*** Entries shown Section Begins ***
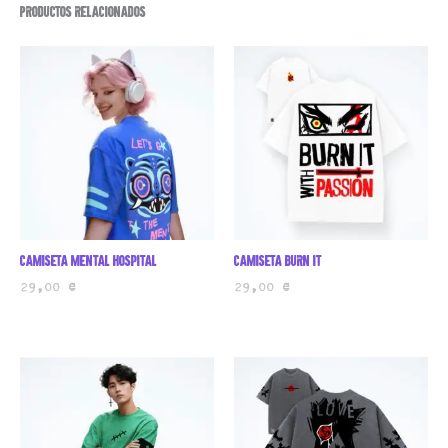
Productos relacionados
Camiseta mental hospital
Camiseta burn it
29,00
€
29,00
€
*** Entries shown Section Ends ***
*** Entries shown Section Begins ***
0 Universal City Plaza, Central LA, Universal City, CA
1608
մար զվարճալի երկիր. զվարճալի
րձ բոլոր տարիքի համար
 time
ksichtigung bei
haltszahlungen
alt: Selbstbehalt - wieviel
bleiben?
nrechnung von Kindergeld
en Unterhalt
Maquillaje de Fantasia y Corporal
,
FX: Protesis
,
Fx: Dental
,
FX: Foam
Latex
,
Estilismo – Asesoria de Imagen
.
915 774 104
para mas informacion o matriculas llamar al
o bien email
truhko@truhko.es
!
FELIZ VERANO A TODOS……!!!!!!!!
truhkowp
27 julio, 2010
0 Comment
*** Entries shown Section Ends ***
*** Entries shown Section Begins ***
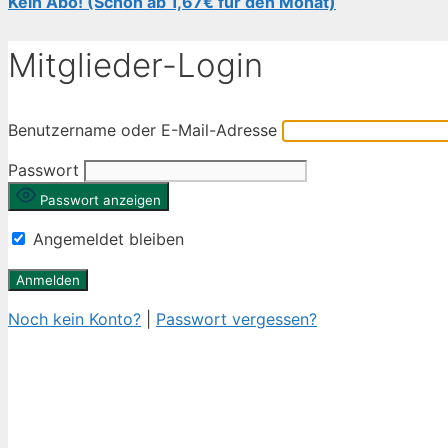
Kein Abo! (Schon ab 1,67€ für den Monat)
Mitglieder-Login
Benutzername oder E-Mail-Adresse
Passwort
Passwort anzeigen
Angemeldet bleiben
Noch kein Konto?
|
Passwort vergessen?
*** Entries shown Section Ends ***
Written task
Could you give the material again from the line containing "Kein Abo! (Schon ab 1,67€ für den Monat)" through the line containing "Passwort vergessen?", with "Passwort" swapped for "Kennwort" and nothing else changed?

Task response
Kein Abo! (Schon ab 1,67€ für den Monat)
Mitglieder-Login
Benutzername oder E-Mail-Adresse
Kennwort
Kennwort anzeigen
Angemeldet bleiben
Noch kein Konto?
|
Kennwort vergessen?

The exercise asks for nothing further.